Bird treaty was significant policy
A noteworthy event was celebrated last week: the 100th anniversary of the signing of the Migratory Bird Treaty.
Congress then passed the Migratory Bird Treaty Act in 1918 to formally implement the treaty’s provisions and prohibit the taking of any part, nest or egg of migratory birds by any means.
The landmark act set the stage for ongoing efforts to conserve birds that migrate across U.S. international borders.
Actually, efforts to conserve migratory birds began in the early part of the 20th century when many states began setting hunting seasons to help declining populations, including migratory birds.
For example, in 1900 Congress passed the first federal wildlife protection law, the Lacey Act, which made it illegal to transport or sell a bird in one state when it was illegally harvested in another state – an important step in ending market hunting.

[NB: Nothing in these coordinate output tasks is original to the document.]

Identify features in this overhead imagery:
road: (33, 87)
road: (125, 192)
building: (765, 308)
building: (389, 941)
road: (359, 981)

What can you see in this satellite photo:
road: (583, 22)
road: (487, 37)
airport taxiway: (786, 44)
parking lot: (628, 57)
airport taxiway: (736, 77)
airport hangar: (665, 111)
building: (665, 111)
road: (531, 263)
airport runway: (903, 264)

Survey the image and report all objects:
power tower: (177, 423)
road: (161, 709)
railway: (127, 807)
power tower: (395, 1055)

The Migratory Bird Treaty Act has a local connection too. Noted photographer George Shiras III, who also was a congressman from Pennsylvania and regularly returned to Marquette, introduced a bill in 1904 to protect migratory birds, which eventually led to the Migratory Bird Treaty Act of 1918.
To celebrate this local connection and the treaty itself, the Chocolay Raptor Center, which is involved in the education and rehabilitation of birds like hawks and owls, had planned a celebration for Tuesday that was to include a presentation on Shiras.
In fact, many such events were to take place that day to commemorate the treaty.
Celebrating the Migratory Bird Treaty on one day is one thing. Taking it to heart and helping birds every day is another.
To help birds, people can landscape their yards, making a haven for wildlife by offering habitat basics like food, water, space and shelter. They can help reduce bird-window collisions. They can participate in citizen science projects.
Again, the treaty began as the cornerstone for migratory bird conservation efforts, but it’s up to everybody to keep those efforts going.
That would make George Shiras III proud.